We ask that policy makers and politicians move with great care and caution when  considering regulation and monetization of GSD, beyond what currently exists for  international sharing and partnering of GSD. Public research and emerging economies  have the most to lose if GSD is further controlled, especially if the global scientific  community is not consulted. Administrative, financial, and legal barriers will quickly  weigh down research organizations making determinations as to GSD value, point of  origin, accessibility and with whom negotiations for access must be conducted. Many  of these tasks would take time and be difficult, if not impossible. It is imperative to  find ways to help scientists innovate while lowering legal and financial barriers to  innovation, which will contribute to the most productive path forward to equitable use  of genetic resources and GSD. 

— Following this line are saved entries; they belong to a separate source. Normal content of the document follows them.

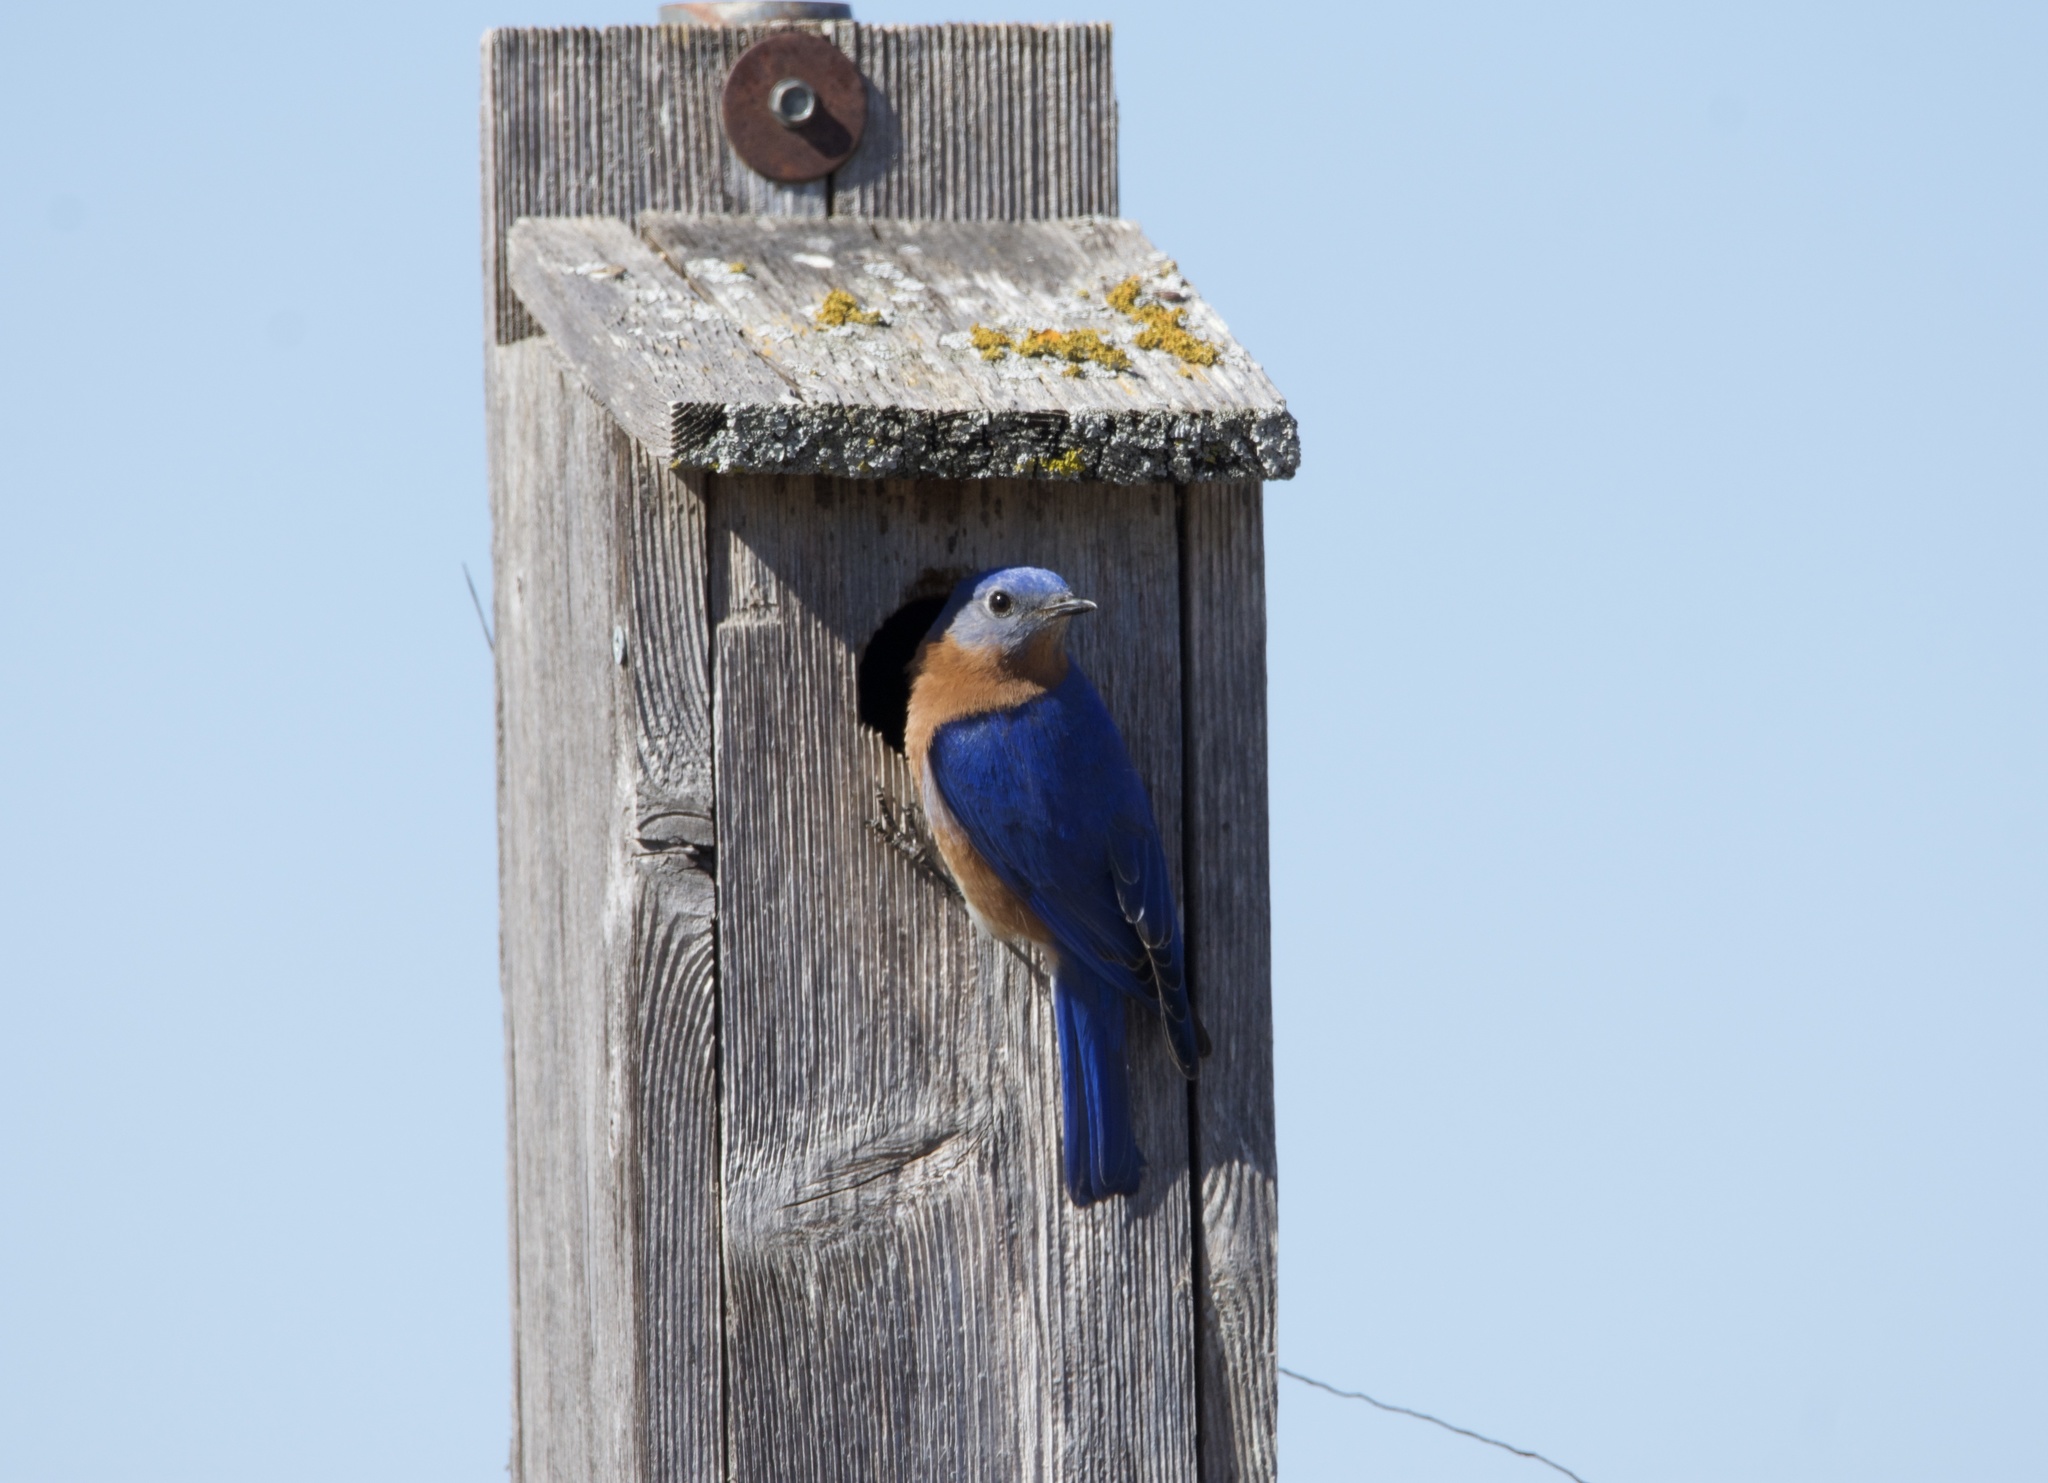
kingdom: Animalia
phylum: Chordata
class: Aves
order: Passeriformes
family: Turdidae
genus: Sialia
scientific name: Sialia sialis
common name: Eastern bluebird
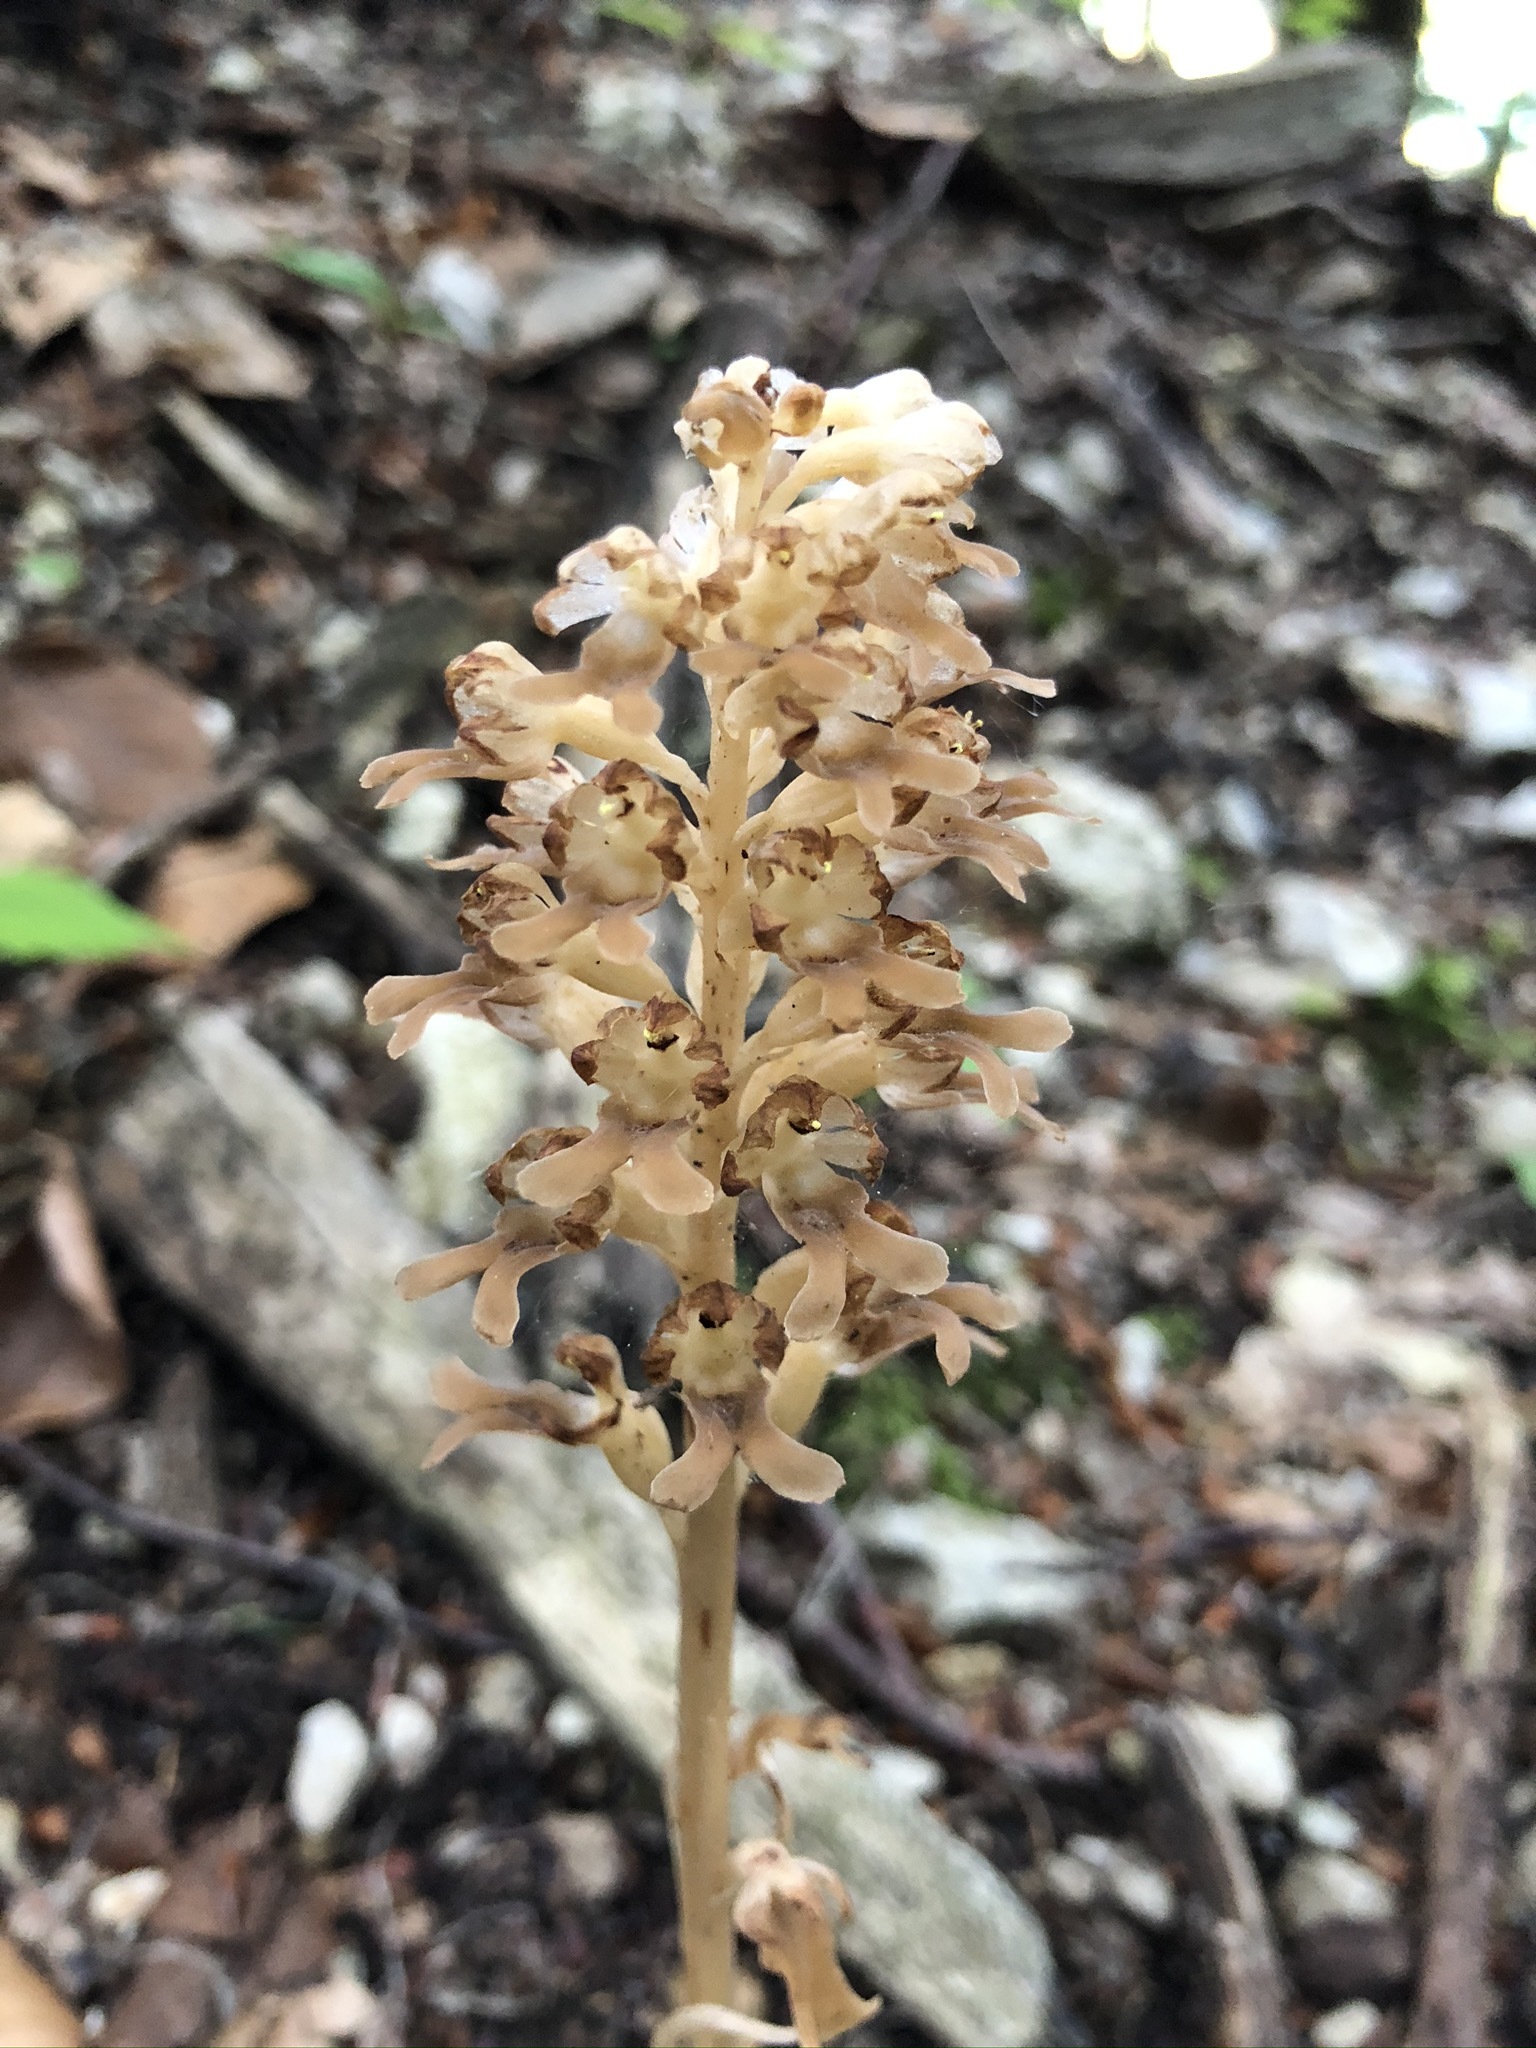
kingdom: Plantae
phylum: Tracheophyta
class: Liliopsida
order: Asparagales
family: Orchidaceae
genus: Neottia
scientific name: Neottia nidus-avis
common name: Bird's-nest orchid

While we have focused this discussion on plants and agriculture, human health and  public safety is also directly impacted by open access to GSD. In the early days of the  current coronavirus pandemic, scientists quickly and easily submitted and accessed  viral GSD to multiple open access databases, with freedom to operate and limited  legal implications.34 This access allowed scientists to rapidly gain a better  understanding of the virus, develop diagnostic tests, and envision a path on how best  to develop vaccines and other preventive measures.  

Maintaining open access and the use of GSD will serve to enable research  collaborations, maximize returns on investments and ensure creation of value to  scientists, farmers, and society. This also allows for greater scientific collaboration,  enabling and strengthening a global network of scientists. Crops like tef, sorghum,  cassava, and pearl millet will become more productive in regions where food security is  most at risk. The opportunity exists to create a new era of discovery and investment with GSD.